Everybody thinks a bowl is a bowl, but there are so many variations in terms of the foot and the rim and the ornamentation, and obviously the grain is different from bowl to bowl. There is a symmetry in the grain pattern that doesn’t happen by accident. I’ll begin turning the initial block of wood, see how the grain looks and then tweak it a little bit one way or the other to get the symmetry.
I do all the initial turning when the wood is freshly cut, it’s still green. The walls of the rough bowl are still fairly thick. This bowl will dry for many months. Since the wood shrinks more across the grain than along the grain, the bowl distorts. It has to go through that drying process very slowly, otherwise it will crack – and then you’ve got expensive firewood. Once completely dry, the bowl is remounted on the lathe, turned true, and then finished.
For many years I kept track of weather events, when I first saw a certain bird species, when we got the first snow and when the ice melted and when the ice froze over. I’d basically record all our fishing and hunting trips – where and when and what we got. That’s a neat record to have, but it’s also pretty sad to go back and read the way it was 30 and 40 years ago.
I used to do a lot of bird hunting around here for grouse and woodcock, but bird numbers have just declined drastically, to the point where I don’t really do much hunting here anymore. There aren’t a lot of birds, number one, and the places where I used to hunt are no longer in an appropriate stage of habitat or the land is posted or has houses built on it.
One of the most obvious changes is we’re starting to see more and more oak up here in our woods. Thirty or forty years ago there were a few ornamental oaks around, but you wouldn’t find oaks back in your woods. Now we are finding oak in our woods. That’s an indicator that climate is moderating. The insect pests seem to be proliferating. In the garden, there are new pests every year. In the woods, too, there are new infestations of creatures that are eating the foliage.

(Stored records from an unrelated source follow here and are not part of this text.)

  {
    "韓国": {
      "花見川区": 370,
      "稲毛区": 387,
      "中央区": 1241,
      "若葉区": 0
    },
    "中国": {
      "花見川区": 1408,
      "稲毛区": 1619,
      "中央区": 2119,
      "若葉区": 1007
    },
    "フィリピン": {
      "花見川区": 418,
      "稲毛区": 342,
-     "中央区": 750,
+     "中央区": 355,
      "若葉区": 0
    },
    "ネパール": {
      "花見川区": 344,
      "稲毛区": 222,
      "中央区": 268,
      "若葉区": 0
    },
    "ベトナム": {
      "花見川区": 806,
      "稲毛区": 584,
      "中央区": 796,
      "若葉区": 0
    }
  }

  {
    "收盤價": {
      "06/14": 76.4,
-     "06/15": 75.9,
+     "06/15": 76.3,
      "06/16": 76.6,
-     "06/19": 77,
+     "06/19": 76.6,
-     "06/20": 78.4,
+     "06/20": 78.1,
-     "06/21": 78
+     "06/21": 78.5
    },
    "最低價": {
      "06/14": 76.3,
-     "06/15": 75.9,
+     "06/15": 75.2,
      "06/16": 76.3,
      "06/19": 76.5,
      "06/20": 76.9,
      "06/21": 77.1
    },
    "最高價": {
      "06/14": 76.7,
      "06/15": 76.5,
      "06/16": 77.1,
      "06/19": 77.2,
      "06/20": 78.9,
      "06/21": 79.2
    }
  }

Last summer was my 50th summer of canoe tripping. It started when I was college, in Wisconsin, and I first ran across the writing of Sigurd Olsen and read about the Boundary Waters Canoe Area. I talked my family into driving up from Houston, picking me up in Wisconsin, and we continued up to Ely, Minnesota. We rented two Grumman canoes, went out for a week-long canoe trip, and I fell in love with it all – the country and the travel and the idea that you could paddle around in a canoe every day and carry all your gear.

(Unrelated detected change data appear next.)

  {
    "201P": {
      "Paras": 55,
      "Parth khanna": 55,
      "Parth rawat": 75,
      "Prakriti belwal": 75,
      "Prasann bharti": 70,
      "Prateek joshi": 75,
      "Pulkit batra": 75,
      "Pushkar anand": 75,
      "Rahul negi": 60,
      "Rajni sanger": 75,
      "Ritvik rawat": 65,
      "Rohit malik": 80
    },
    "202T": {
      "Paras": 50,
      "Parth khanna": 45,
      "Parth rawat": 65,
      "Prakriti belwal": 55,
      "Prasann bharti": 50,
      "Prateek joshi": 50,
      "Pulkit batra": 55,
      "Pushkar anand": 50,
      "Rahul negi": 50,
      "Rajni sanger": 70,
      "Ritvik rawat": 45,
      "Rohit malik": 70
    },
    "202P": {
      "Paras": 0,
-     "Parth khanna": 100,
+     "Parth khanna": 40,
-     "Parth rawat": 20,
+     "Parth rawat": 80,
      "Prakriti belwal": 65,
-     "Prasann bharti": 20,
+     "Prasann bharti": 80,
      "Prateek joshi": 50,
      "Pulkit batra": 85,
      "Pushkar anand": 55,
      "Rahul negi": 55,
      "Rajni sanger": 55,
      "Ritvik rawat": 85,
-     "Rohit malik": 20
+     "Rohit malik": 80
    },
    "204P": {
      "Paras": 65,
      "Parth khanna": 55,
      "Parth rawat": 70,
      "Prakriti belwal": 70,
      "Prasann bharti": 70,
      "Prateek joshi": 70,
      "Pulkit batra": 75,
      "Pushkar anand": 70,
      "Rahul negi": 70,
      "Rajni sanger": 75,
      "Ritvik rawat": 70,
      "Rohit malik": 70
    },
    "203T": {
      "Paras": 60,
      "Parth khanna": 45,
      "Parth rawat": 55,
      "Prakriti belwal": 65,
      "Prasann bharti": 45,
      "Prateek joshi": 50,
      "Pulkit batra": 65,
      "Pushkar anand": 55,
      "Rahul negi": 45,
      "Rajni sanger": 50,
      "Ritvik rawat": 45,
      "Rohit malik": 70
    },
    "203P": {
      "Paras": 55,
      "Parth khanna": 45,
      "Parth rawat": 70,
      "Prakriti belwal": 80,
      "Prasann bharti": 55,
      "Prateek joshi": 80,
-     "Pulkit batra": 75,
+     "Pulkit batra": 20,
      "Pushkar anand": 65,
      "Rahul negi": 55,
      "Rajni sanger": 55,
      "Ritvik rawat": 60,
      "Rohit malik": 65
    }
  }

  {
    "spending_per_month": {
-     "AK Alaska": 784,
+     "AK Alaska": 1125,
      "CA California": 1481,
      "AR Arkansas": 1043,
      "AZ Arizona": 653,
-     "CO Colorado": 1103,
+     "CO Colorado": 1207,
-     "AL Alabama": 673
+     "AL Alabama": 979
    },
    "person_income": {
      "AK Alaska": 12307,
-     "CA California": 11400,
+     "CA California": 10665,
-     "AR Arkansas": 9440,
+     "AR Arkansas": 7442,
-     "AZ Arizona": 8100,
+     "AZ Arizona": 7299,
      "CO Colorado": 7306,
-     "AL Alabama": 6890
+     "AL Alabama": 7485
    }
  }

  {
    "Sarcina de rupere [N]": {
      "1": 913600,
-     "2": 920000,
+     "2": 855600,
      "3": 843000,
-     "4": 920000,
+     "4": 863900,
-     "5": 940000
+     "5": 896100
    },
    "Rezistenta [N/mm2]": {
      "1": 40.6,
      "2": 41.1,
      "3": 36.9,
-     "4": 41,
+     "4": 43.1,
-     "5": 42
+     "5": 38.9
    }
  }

After that, I started doing canoe trips with friends – initially trips that were relatively simple, close-by, and short. As we developed more skills, we started doing longer and more remote trips. Now, as we’re getting into the geriatric phase, we’re not doing trips that are quite as arduous and remote as they were.

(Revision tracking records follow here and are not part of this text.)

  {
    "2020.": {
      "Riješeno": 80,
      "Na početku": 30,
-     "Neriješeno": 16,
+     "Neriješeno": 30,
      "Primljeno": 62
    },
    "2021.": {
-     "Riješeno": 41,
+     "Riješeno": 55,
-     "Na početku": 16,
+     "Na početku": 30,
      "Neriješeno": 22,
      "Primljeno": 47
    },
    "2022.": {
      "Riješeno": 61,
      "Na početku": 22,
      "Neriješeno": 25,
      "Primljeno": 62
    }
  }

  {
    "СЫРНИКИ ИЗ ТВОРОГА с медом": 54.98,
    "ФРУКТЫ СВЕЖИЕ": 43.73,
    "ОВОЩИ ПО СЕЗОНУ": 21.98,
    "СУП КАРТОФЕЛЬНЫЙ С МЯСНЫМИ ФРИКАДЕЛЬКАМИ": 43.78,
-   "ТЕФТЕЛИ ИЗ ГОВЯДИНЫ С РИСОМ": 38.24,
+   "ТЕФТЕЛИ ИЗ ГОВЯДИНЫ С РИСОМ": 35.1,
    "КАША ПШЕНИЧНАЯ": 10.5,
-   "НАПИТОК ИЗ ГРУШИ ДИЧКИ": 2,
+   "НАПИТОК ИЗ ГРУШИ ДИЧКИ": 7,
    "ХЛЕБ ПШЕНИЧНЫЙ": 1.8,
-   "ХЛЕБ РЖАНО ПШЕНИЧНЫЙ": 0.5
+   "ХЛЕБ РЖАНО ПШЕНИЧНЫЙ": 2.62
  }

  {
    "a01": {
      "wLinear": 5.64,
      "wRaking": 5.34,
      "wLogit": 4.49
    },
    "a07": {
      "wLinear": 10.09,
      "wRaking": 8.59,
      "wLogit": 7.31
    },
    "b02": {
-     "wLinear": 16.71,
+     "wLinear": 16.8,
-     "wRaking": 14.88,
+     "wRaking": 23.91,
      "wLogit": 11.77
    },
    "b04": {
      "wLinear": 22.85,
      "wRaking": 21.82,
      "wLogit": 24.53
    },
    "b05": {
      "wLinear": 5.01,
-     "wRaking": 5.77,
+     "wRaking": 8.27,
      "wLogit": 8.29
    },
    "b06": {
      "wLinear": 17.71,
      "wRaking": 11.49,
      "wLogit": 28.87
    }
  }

In some ways probably the most spectacular one was a trip where we paddled 350 miles up the northern coast of Labrador, into the Torngat Mountains. We started in Nain and paddled up the coast, came up through Nachvak Fjord, and then spent a week portaging and paddling up the Palmer River, across the height of land, and down the Koroc River to Ungava Bay. That was a six-week trip. Just spectacular country. The Torngats are the highest mountains in eastern North America. There’s a lifetime of canoeing in Quebec and Labrador – convenient for paddlers living in the Northeast. It’s very, very lightly traveled country. It’s very unusual to see anybody on those trips.